Construction and validation of a risk model for colorectal cancer prognosis based on N6-methyladenosine modification and immune infiltration

Objective To investigate the prognostic value of N6-methyladenosine (m⁶A) modification related genes and immune infiltration in colorectal cancer (CRC) and construct a risk model for predicting outcome of patients.

Methods The transcriptome data and matched clinical information of CRC patients were downloaded from The Cancer Genome Atlas (TCGA) and Gene Expression Omnibus (GEO) database. The prognostic value of m⁶A modification related genes and immune infiltration were investigated using the consensus clustering method and single sample gene set enrichment analysis. The weighted gene co-expression network analysis (WGCNA) was used to identify prognostic genes related with m⁶A modification and immune infiltration. Lasso regression analysis was used to construct a multi-gene risk model. The expression differences of prognostic genes identified were further validated through expression differential analysis in the Gene Expression Profiling Interactive Analysis (GEPIA) database. Finally, the Kaplan-Meier was used to evaluate the predicting performance of the model in different subgroups and external validation cohorts.

Results Both the m⁶A modification and immune infiltration phenotype could effectively stratify the prognosis of CRC patients from the TCGA cohort. Most m⁶A modification related genes were significantly correlated with immune infiltration in CRC tissues.
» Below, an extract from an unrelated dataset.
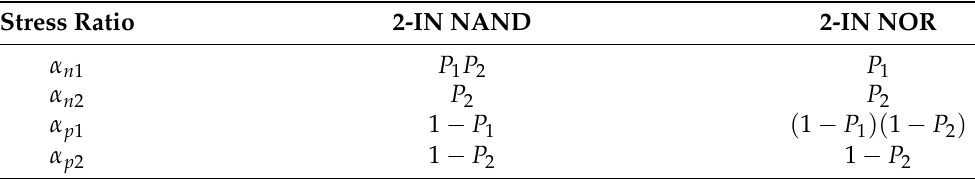
Table 2. Stress table for 2-in basic gates as a function of the input signal probabilities. Stress Ratio 2-IN NAND 2-IN NOR α n 1 P 1 P 2 P 1 α n 2 P 2 P 2 α p 1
Four following prognostic genes were selected using the WGCNA method combined with Lasso regression analysis: intelectin-1, lymphocyte antigen 6 complex locus G6D, atonal homolog 1 and matrix metalloproteinase 28. In colorectal cancer tissues, the expression levels of lymphocyte antigen 6 complex locus G6D and matrix metalloproteinase 28 exhibited significant differences compared to adjacent non-cancerous tissues (P < 0.05). The risk model constructed based on the above prognostic genes can effectively identify the potential risk population with poor prognosis in different clinical subgroups of the TCGA cohort and the GEO validated cohort.

Conclusion A risk model based on m⁶A modification and immune infiltration could effectively predict the clinical outcome of CRC patients, and related prognostic genes have potential to be developed as molecular targets for CRC therapy.